Evolutionary History of Bivalves as Parasites

Bivalves commonly associate with other organisms, however, examples of true parasitic associations are described only for members of the marine superfamily Galeommatoidea (two species of approximately 500 known species, facultative parasitism) and the larvae of members of the freshwater order Unionida (almost all of 958 known species, obligate parasitism). The evolution toward such a close relationship required establishing a close association with the host’s body, resulting in being enclosed within its tissues. Clear adaptations to the host species are observed in both groups. Most galeommatoideans live in soft sediments and are associated with other benthic organisms or their burrows—settlement in a burrow or on/within the host’s body protects these little bivalves, while life activity of the host possibly ensures oxygenated water currents with a food source for the bivalve. However, a few recent examples of bivalve settlement within the body cavity of crabs (believed as accidental, nevertheless bivalves feed in the crab's hemocoel), or in the oesophagus of holothurians (common, presumably nutrition from the host is possible) indicate possible pathways for an evolutionary transition from free- or commensal-living to a parasitic lifestyle. Unionoids, large freshwater bivalves, are characterized by their tiny larvae that parasitize fish. This close relationship primarily benefits bivalves through enhanced dispersal abilities, but fish tissues may also serve as a source of nutrients for the larvae. Parasitic association likely established when close and common contact of both associates could happen, thus one may hypothesize a fish that lived close to the bottom of lakes and rivers (including durophagous species) as a likely host at the beginning of their co-evolution. Accidental contact of the larvae with the body of fishes (during predation on bivalves or caused by anti-sinking mucous or the larval threads tangled with fish) could result in increased bivalve dispersal. Subsequently, firmer attachment on fish tissues was acquired, followed by encapsulation of the larva within the host epithelium. This might have allowed for the feeding on host tissues, but required developing resistance to the host’s immune system, which might have further strengthened their association.

Stored data entries
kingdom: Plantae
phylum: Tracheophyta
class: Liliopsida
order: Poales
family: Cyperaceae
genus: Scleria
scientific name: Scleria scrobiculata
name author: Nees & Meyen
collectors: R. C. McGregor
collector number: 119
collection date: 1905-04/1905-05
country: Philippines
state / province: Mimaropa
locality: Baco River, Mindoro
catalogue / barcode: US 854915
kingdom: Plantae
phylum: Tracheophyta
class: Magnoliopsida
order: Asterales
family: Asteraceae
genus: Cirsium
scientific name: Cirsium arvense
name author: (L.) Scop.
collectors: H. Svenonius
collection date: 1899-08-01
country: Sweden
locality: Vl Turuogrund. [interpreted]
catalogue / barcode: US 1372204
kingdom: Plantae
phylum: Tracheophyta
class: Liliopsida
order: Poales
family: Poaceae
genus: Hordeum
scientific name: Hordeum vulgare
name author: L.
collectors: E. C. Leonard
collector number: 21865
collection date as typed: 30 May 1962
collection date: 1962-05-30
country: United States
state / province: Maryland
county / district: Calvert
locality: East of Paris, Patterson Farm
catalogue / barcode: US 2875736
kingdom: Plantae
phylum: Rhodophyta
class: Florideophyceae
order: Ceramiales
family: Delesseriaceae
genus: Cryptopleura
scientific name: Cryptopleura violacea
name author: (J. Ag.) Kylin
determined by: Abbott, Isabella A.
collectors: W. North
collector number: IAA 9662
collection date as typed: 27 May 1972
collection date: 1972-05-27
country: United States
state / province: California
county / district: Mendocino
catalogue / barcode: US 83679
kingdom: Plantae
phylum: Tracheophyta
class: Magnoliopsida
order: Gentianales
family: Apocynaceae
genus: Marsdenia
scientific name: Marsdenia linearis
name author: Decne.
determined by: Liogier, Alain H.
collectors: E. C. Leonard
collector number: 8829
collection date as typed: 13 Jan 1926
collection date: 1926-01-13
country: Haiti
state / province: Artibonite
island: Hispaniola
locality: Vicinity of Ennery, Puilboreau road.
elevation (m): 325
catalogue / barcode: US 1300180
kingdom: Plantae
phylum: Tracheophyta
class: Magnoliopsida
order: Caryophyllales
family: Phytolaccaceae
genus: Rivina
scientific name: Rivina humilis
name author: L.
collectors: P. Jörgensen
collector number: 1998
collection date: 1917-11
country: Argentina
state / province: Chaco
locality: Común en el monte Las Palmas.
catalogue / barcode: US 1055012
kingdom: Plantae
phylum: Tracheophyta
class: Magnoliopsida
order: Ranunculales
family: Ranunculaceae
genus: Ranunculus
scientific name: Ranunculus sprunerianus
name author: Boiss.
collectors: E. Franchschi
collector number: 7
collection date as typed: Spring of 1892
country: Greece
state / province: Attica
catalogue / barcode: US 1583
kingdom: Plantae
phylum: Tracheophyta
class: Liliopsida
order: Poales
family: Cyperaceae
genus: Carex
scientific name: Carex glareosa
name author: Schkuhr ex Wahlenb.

_What is expected:_ According to the passage on parasitic bivalves, how many known species belong to the freshwater order Unionida? Rely solely on the passage on parasitic bivalves, not on the items.

_Task response:_ 958 known species.